There has been a lot of debate recently about the pro and cons of HS2, the high speed train the government may or may not build from London to the North of England. A main argument of those critical of the scheme is that the route of the track will lead through some of England's most beautiful countryside. The government has tried to address this concern by proposing to partially tunnel large parts of the railway through the Chiltern. For many, however, this does not go far enough.
Here is one vocal critic describing the potential effects of the new track:
This rail 'will slash like a knife through the delicate tissues of a settled rural civilisation... and will brutally amputate every hill on their way.'
Strong stuff, but I have not been entirely honest in giving the quote. It is not from a critic of HS2 but by John Clare, an opponent of the London to Birmingham railway in 1835.
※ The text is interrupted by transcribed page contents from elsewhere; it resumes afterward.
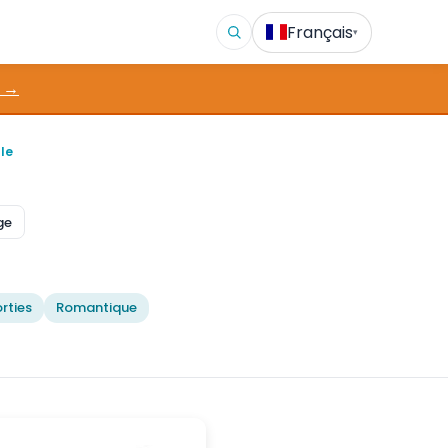
Français
▾
 →
le
ge
rties
Romantique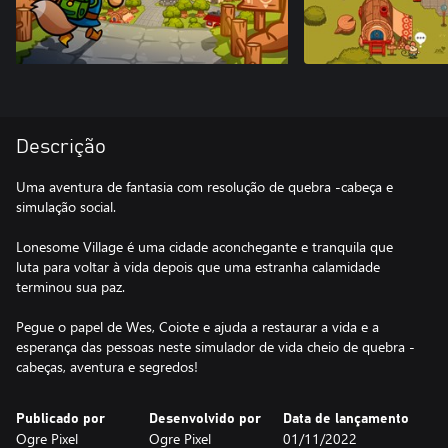
Descrição
Uma aventura de fantasia com resolução de quebra -cabeça e
simulação social.
Lonesome Village é uma cidade aconchegante e tranquila que
luta para voltar à vida depois que uma estranha calamidade
terminou sua paz.
Pegue o papel de Wes, Coiote e ajuda a restaurar a vida e a
esperança das pessoas neste simulador de vida cheio de quebra -
cabeças, aventura e segredos!
Publicado por
Desenvolvido por
Data de lançamento
Ogre Pixel
Ogre Pixel
01/11/2022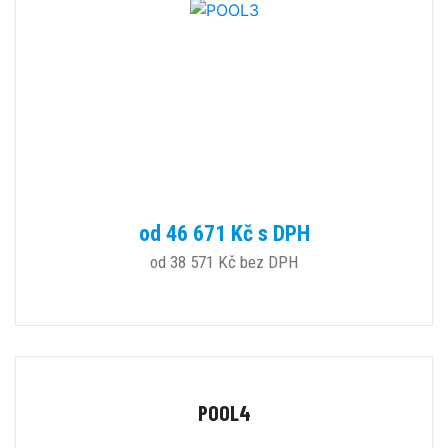
od 46 671 Kč s DPH
od 38 571 Kč bez DPH
POOL4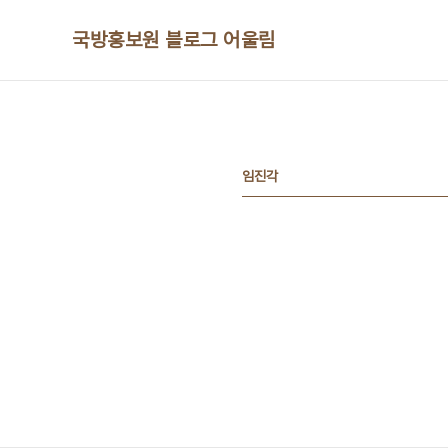
본문 바로가기
국방홍보원 블로그 어울림
임진각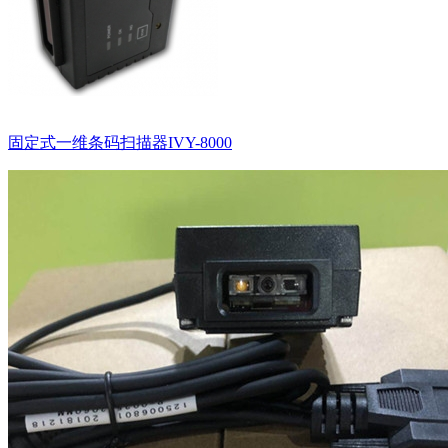
固定式一维条码扫描器IVY-8000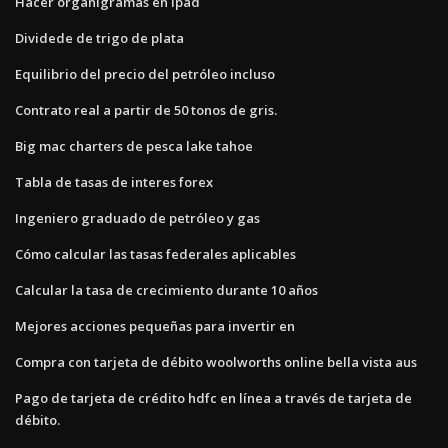
Hacer organigramas en ipad
Dividede de trigo de plata
Equilibrio del precio del petróleo incluso
Contrato real a partir de 50 tonos de gris.
Big mac charters de pesca lake tahoe
Tabla de tasas de interes forex
Ingeniero graduado de petróleo y gas
Cómo calcular las tasas federales aplicables
Calcular la tasa de crecimiento durante 10 años
Mejores acciones pequeñas para invertir en
Compra con tarjeta de débito woolworths online bella vista aus
Pago de tarjeta de crédito hdfc en línea a través de tarjeta de
débito.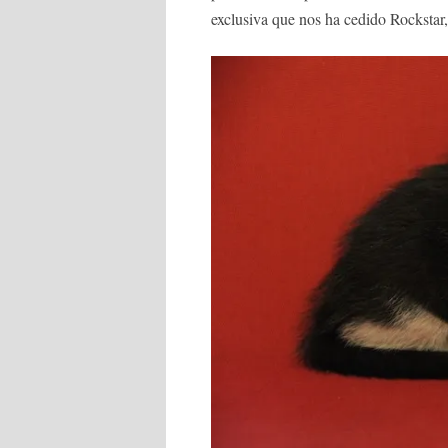
exclusiva que nos ha cedido Rockst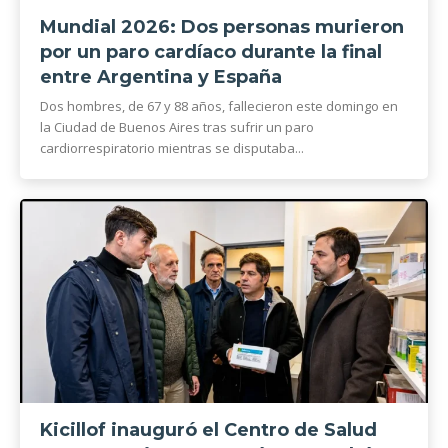
Mundial 2026: Dos personas murieron
por un paro cardíaco durante la final
entre Argentina y España
Dos hombres, de 67 y 88 años, fallecieron este domingo en
la Ciudad de Buenos Aires tras sufrir un paro
cardiorrespiratorio mientras se disputaba...
Kicillof inauguró el Centro de Salud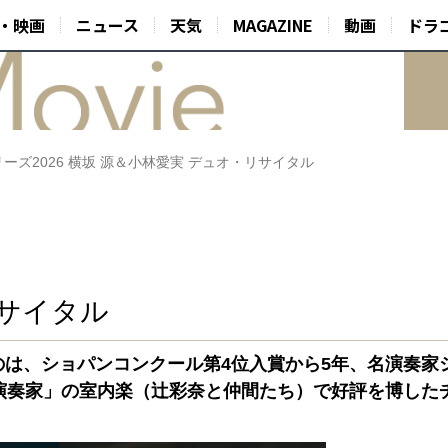
・映画
ニュース
天気
MAGAZINE
動画
ドラ
ーズ2026 横坂 源＆小林愛実 デュオ・リサイタル
リサイタル
は、ショパンコンクール第4位入賞から5年、名演奏家
演奏家」の室内楽（辻彩奈と仲間たち）で好評を博した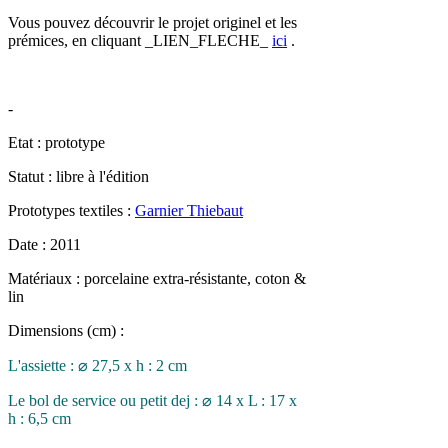
Vous pouvez découvrir le projet originel et les
prémices, en cliquant _LIEN_FLECHE_
ici
.
-
Etat : prototype
Statut : libre à l'édition
Prototypes textiles :
Garnier Thiebaut
Date : 2011
Matériaux : porcelaine extra-résistante, coton &
lin
Dimensions (cm) :
L'assiette : ⌀ 27,5 x h : 2 cm
Le bol de service ou petit dej : ⌀ 14 x L : 17 x
h : 6,5 cm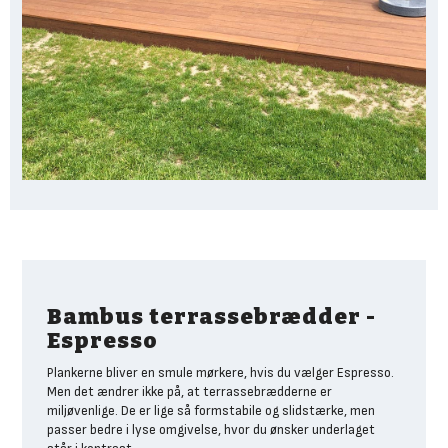
Bambus terrassebrædder -
Espresso
Plankerne bliver en smule mørkere, hvis du vælger Espresso.
Men det ændrer ikke på, at terrassebrædderne er
miljøvenlige. De er lige så formstabile og slidstærke, men
passer bedre i lyse omgivelse, hvor du ønsker underlaget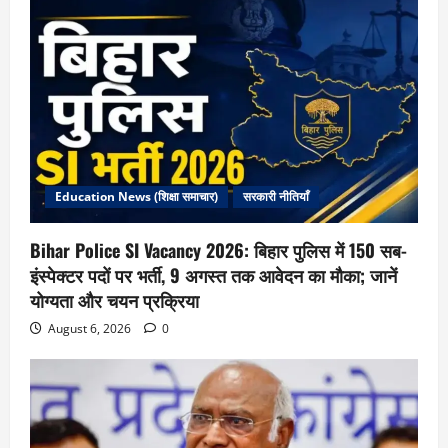
Education News (शिक्षा समाचार)
सरकारी नीतियाँ
Bihar Police SI Vacancy 2026: बिहार पुलिस में 150 सब-
इंस्पेक्टर पदों पर भर्ती, 9 अगस्त तक आवेदन का मौका; जानें
योग्यता और चयन प्रक्रिया
August 6, 2026
0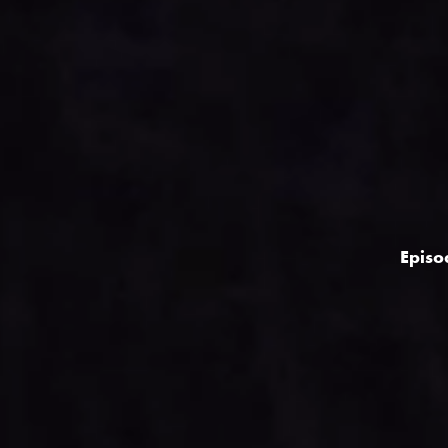
Episo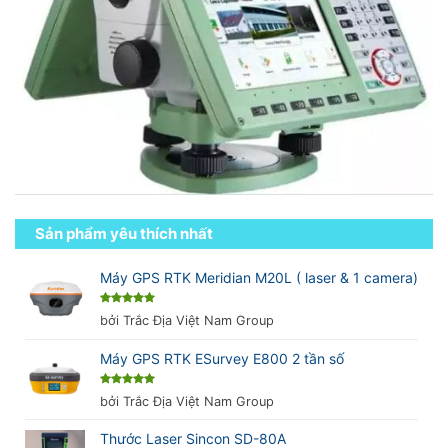
Sản phẩm yêu thích nhất
Máy GPS RTK Meridian M20L ( laser & 1 camera)
Được xếp
bởi Trắc Địa Việt Nam Group
hạng
5
5
sao
Máy GPS RTK ESurvey E800 2 tần số
Được xếp
bởi Trắc Địa Việt Nam Group
hạng
5
5
sao
Thước Laser Sincon SD-80A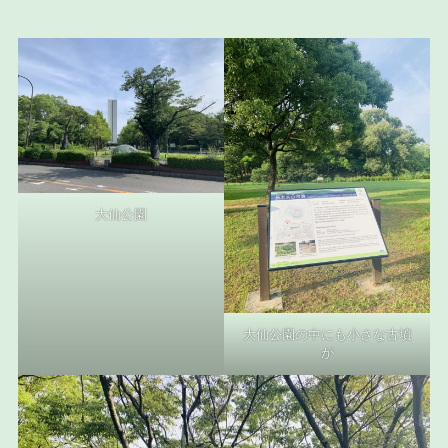
大仙公園
大仙公園の中にも小さな古墳
が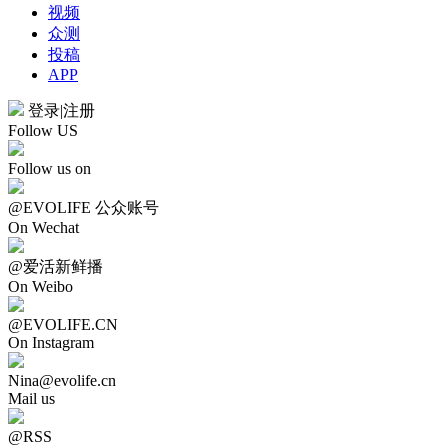
视频
众测
投稿
APP
登录
|
注册
Follow US
Follow us on
@EVOLIFE 公众账号
On Wechat
@爱活新鲜播
On Weibo
@EVOLIFE.CN
On Instagram
Nina@evolife.cn
Mail us
@RSS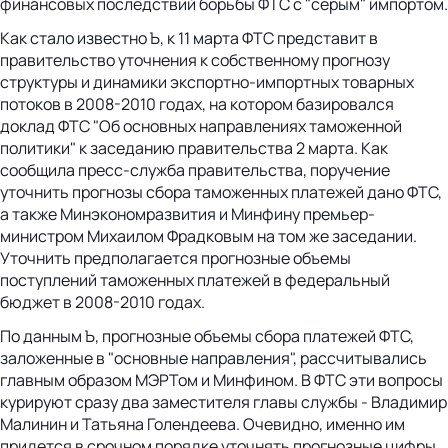
финансовых последствий борьбы ФТС с "серым" импортом.
Как стало известно Ъ, к 11 марта ФТС представит в
правительство уточнения к собственному прогнозу
структуры и динамики экспортно-импортных товарных
потоков в 2008-2010 годах, на котором базировался
доклад ФТС "Об основных направлениях таможенной
политики" к заседанию правительства 2 марта. Как
сообщила пресс-служба правительства, поручение
уточнить прогнозы сбора таможенных платежей дано ФТС,
а также Минэкономразвития и Минфину премьер-
министром Михаилом Фрадковым на том же заседании.
Уточнить предполагается прогнозные объемы
поступлений таможенных платежей в федеральный
бюджет в 2008-2010 годах.
По данным Ъ, прогнозные объемы сбора платежей ФТС,
заложенные в "основные направления", рассчитывались
главным образом МЭРТом и Минфином. В ФТС эти вопросы
курируют сразу два заместителя главы службы - Владимир
Малинин и Татьяна Голендеева. Очевидно, именно им
придется в срочном порядке уточнять прогнозные цифры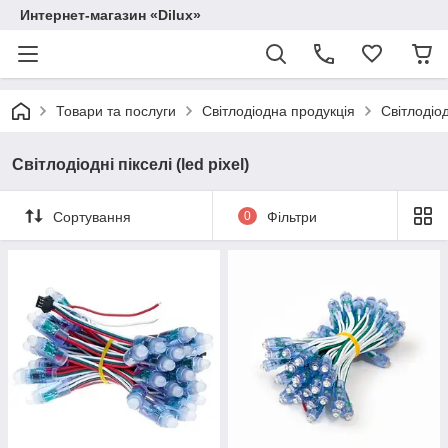
Интернет-магазин «Dilux»
Товари та послуги
Світлодіодна продукція
Світлодіодн
Світлодіодні пікселі (led pixel)
Сортування
0
Фільтри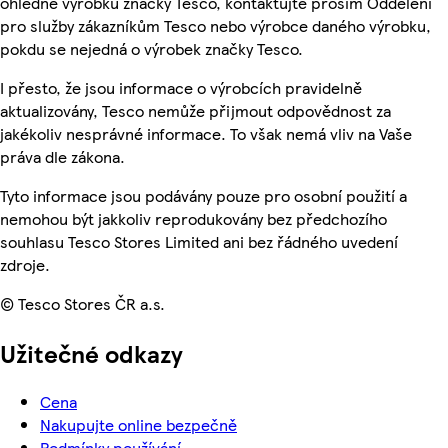
ohledně výrobků značky Tesco, kontaktujte prosím Oddělení
pro služby zákazníkům Tesco nebo výrobce daného výrobku,
pokdu se nejedná o výrobek značky Tesco.
I přesto, že jsou informace o výrobcích pravidelně
aktualizovány, Tesco nemůže přijmout odpovědnost za
jakékoliv nesprávné informace. To však nemá vliv na Vaše
práva dle zákona.
Tyto informace jsou podávány pouze pro osobní použití a
nemohou být jakkoliv reprodukovány bez předchozího
souhlasu Tesco Stores Limited ani bez řádného uvedení
zdroje.
© Tesco Stores ČR a.s.
Užitečné odkazy
Cena
Nakupujte online bezpečně
Podmínky používání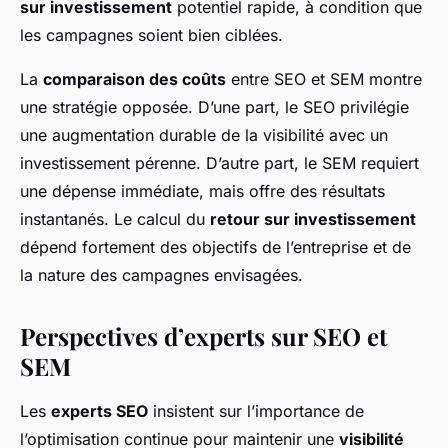
sur investissement
potentiel rapide, à condition que
les campagnes soient bien ciblées.
La
comparaison des coûts
entre SEO et SEM montre
une stratégie opposée. D’une part, le SEO privilégie
une augmentation durable de la visibilité avec un
investissement pérenne. D’autre part, le SEM requiert
une dépense immédiate, mais offre des résultats
instantanés. Le calcul du
retour sur investissement
dépend fortement des objectifs de l’entreprise et de
la nature des campagnes envisagées.
Perspectives d’experts sur SEO et
SEM
Les
experts SEO
insistent sur l’importance de
l’optimisation continue pour maintenir une
visibilité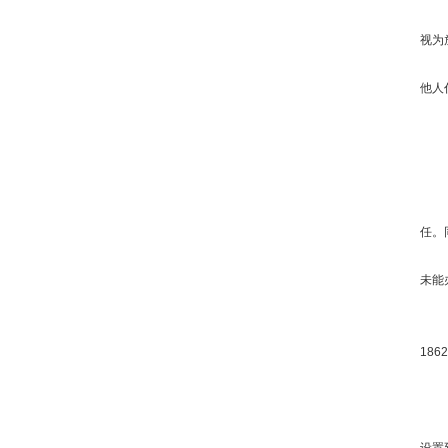
视为
他人
任。
未能
18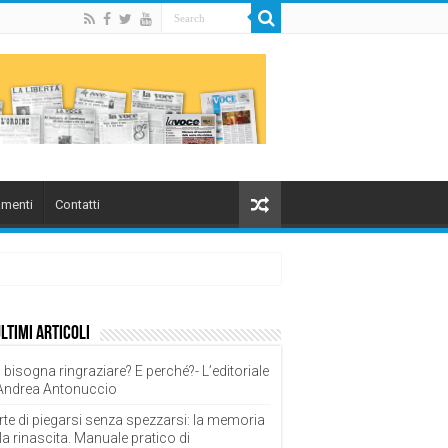
menti
Contatti
ultimi articoli
 bisogna ringraziare? E perché?- L’editoriale
 Andrea Antonuccio
rte di piegarsi senza spezzarsi: la memoria
la rinascita. Manuale pratico di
The fact is that railways always change the landscape to an enormous degree. As W.G.Hoskins wrote in 'The Making of the English Landscape':
'Railways created as much beauty as they inadvertently destroyed, but of a totally different kind. The great gashes they inflicted on the landscape in their cutting and embankments healed over, and wild flowers grew abundantly once more' (p.264).
True, railways rarely create beauty in themselves, but, as Hoskins rightly notes, they often give us new vistas of the existing world, even if only fleeting ones glimpsed from inside a high speed train.